На Малаховом кургане Яшка не привлек к себе ничьего внимания. Арестант как арестант. Портки и лапти, бубновый туз на спине, и борода не брита и не стрижена. Яшку даже стали путать с дядей Панкратом, у которого тоже была окладистая борода.
— Эй, борода! — крикнул в тот же день Яшке на Малаховом ездовой с повозкой, застрявшей в колдобине. — Крутая ямина, черти ее рыли! Пособи! Коням вишь как томно!
Яшка бросился к повозке и поддел ее плечом; ездовой ударил по лошадям, и повозка мигом очутилась на ровном месте. — О, и ловок же ты, Панкрат! — сказал Яшке ездовой. — Панкрат… извиняйте, отечество запамятовал.
— Ан я не Панкрат, — заметил Яшка. — Яков я, а по отечеству Сидорыч.
— Как не Панкрат! — изумился ездовой. — Панкрат… вспомнил!.. Агеич.
— Не, — тряхнул головой Яшка. — Яков Сидорыч.
И подхватил бревно, которое двое арестантов, едва не падая, переносили на плечах к бомбовому погребу.

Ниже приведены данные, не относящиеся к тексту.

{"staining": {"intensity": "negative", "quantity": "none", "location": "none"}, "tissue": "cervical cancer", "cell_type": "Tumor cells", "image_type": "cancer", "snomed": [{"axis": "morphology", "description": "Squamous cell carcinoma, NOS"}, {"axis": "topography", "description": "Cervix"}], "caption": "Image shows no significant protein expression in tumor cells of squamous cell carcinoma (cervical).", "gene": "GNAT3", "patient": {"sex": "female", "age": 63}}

— Эй, борода! — услышал Яшка хриплый окрик и оглянулся.
У башни стоял боцман с дудкой, свесившейся на цепочке ему на грудь, а дядя Панкрат, не выпуская из рук лома, бежал к нему через плац.
Обнаружившимся положением Яшка остался доволен.
«Он — борода, я — борода, — стал он размышлять, присев на минуту у бомбового погреба, когда они свалили там тяжелющее бревно. — У меня борода совковой лопатой, у Панкрата — больше заступом. А все одно борода. Поди разберись, кто Панкрат, кто Яков. Борода, и всё. Так тому и быть».
И Яшка, поднявшись, припустил к башне за новым бревном.
Много выпало в этот день арестантам работы на Малаховом кургане. Буря и здесь натворила бед: что размыла, что расшвыряла, что залила водой. Яшка целый день рыл землю, перетаскивал бревна, откачивал воду. А когда стемнело, поужинал горячей кашей из арестантского котла и заснул под навесом у бомбового погреба, спокойный, почти счастливый.